Parler, the neutral, town-square app for discourse, sounds delightful. I imagine gentlemen sporting top hats, and women with parasols lounging on picnic blankets on manicured grounds, complete with a gazebo, of course

Webster defines discourse as “a social boundary that defines what statements can be said about a topic.” Perhaps that’s why “civil” often precedes the word.

Let’s join the outing, settle in for some sunshine and discourse.

“To me, the easiest fix is every conservative kills 2 liberals … If we all killed 2 in a single day there would be so many dead but no one alive would give a damn,” says @Mountainman78629. And @DonHo pipes up, “Go to the range and practice … #CivilWar is coming and it won’t be fought online.”

This is neither civil nor neutral.

Oh, yes, that’s right, the neutral part of Parler is not the discourse. The discourse includes death threats, bombing buildings, a list of politicians that “must be hanged” and so on.

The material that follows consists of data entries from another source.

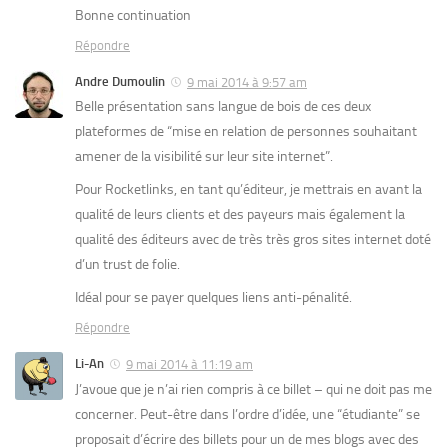
Bonne continuation
Répondre
Andre Dumoulin
9 mai 2014 à 9:57 am
Belle présentation sans langue de bois de ces deux
plateformes de “mise en relation de personnes souhaitant
amener de la visibilité sur leur site internet”.
Pour Rocketlinks, en tant qu’éditeur, je mettrais en avant la
qualité de leurs clients et des payeurs mais également la
qualité des éditeurs avec de très très gros sites internet doté
d’un trust de folie.
Idéal pour se payer quelques liens anti-pénalité.
Répondre
Li-An
9 mai 2014 à 11:19 am
J’avoue que je n’ai rien compris à ce billet – qui ne doit pas me
concerner. Peut-être dans l’ordre d’idée, une “étudiante” se
proposait d’écrire des billets pour un de mes blogs avec des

The neutral part of Parler is the “town-square” governing board. Sleepy eyed, with hands in their pockets, they let it all fly. Anything goes: free speech without guardrails, not even the ones that frame the First Amendment. You know, the things like defamation, slander, inciting violence, etc.

Fortunately, my free-speech rights allow me to write this perfectly civil statement: Parler, the autonomous zone for uncivil discourse, has no place here in America.